Nous nous contenterons de définir les règles du traité qui nous paraissent importantes en vue d’appréhender les différents droits et protections dont les investisseurs et les Etats peuvent se prévaloir dans une procédure arbitrale. Parmi les règles substantielles de protection des investissements, on retrouve des règles visant la non-discrimination des investisseurs étrangers par renvoi au traitement des investisseurs nationaux, à savoir la clause de traitement national et la clause de la nation la plus favorisée. On retrouve également des règles qui constituent des standards minimums de droit international, à savoir la clause de la pleine et entière protection et sécurité, la clause du respect des engagements et la clause du traitement juste et équitable qui se prêtent à de multiples difficultés d’interprétations à cause du flou qui entoure ces termes. La dernière clause qui fera l’objet d’un développement est celle de protection contre l’expropriation. On y distinguera l’expropriation directe et l’expropriation indirecte qui pose nettement plus de problèmes en la matière. Enfin, nous présenterons de manière rapide la clause de résolution des différends puisqu’elle fera l’objet d’un développement plus complet dans la suite de l’exposé .

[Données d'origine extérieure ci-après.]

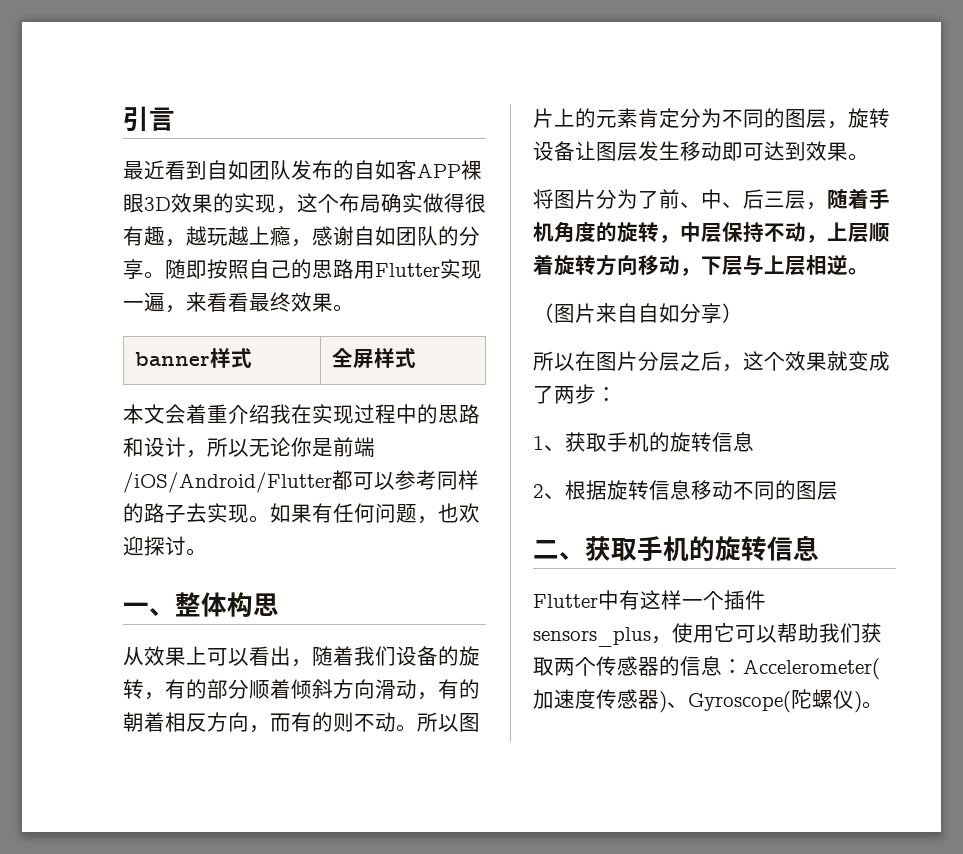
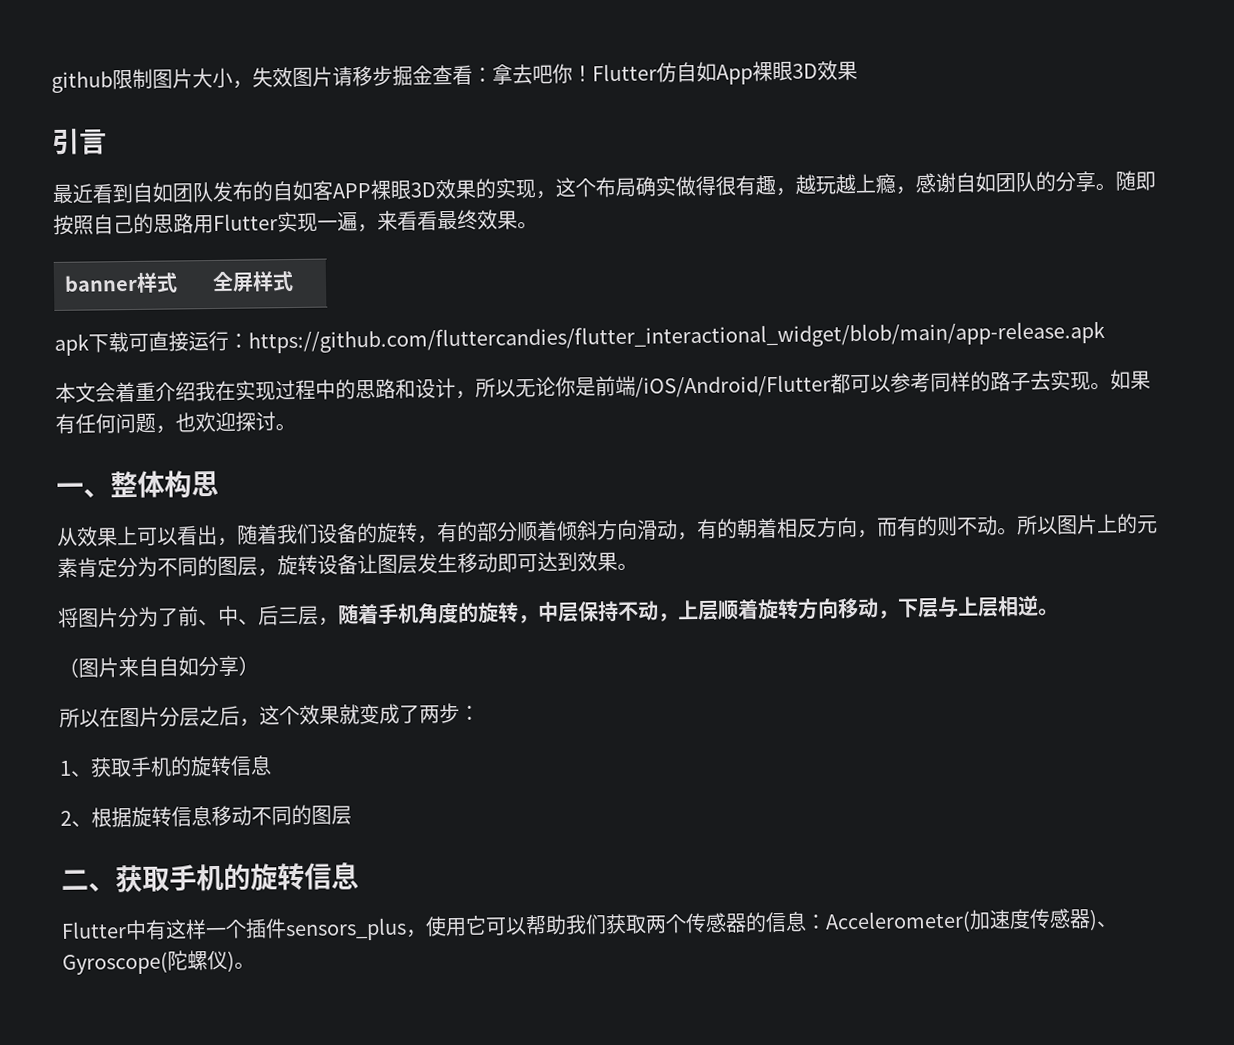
(123, 119) none -> [51,60,858,93] github限制图片大小，失效图片请移步掘金查看：拿去吧你！Flutter仿自如App裸眼3D效果 //
(416, 358) none -> [54,320,1105,356] // apk下载可直接运行：https://github.com/fluttercandies/flutter_interactional_widget/blob/main/app-release.apk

Clause de traitement national
Le traitement national constitue un élément fondamental parmi les protections des investisseurs. Il consiste pour l’Etat à s’engager à traiter les investisseurs étrangers de manière tout aussi favorable que les investisseurs nationaux se trouvant dans les mêmes conditions. Bien qu’il soit repris dans la plupart des TBIs, la règle de traitement national n’est pas reprise systématiquement dans tous les traités. Les traités ne reprenant pas cette règle prévoient néanmoins le traitement juste et équitable qui pourrait s’apparenter à une obligation générale de non-discrimination impliquant les mêmes effets que ceux du traitement national .
Cette clause n’est pas toujours bien vue par les Etats qui tendent à protéger leur économie nationale. C’est pourquoi certains Etats, en grande partie des Etats en développements qui reconnaissent cette disparité de traitement entre les investisseurs nationaux et les investisseurs étrangers, tentent de limiter les effets de cette clause.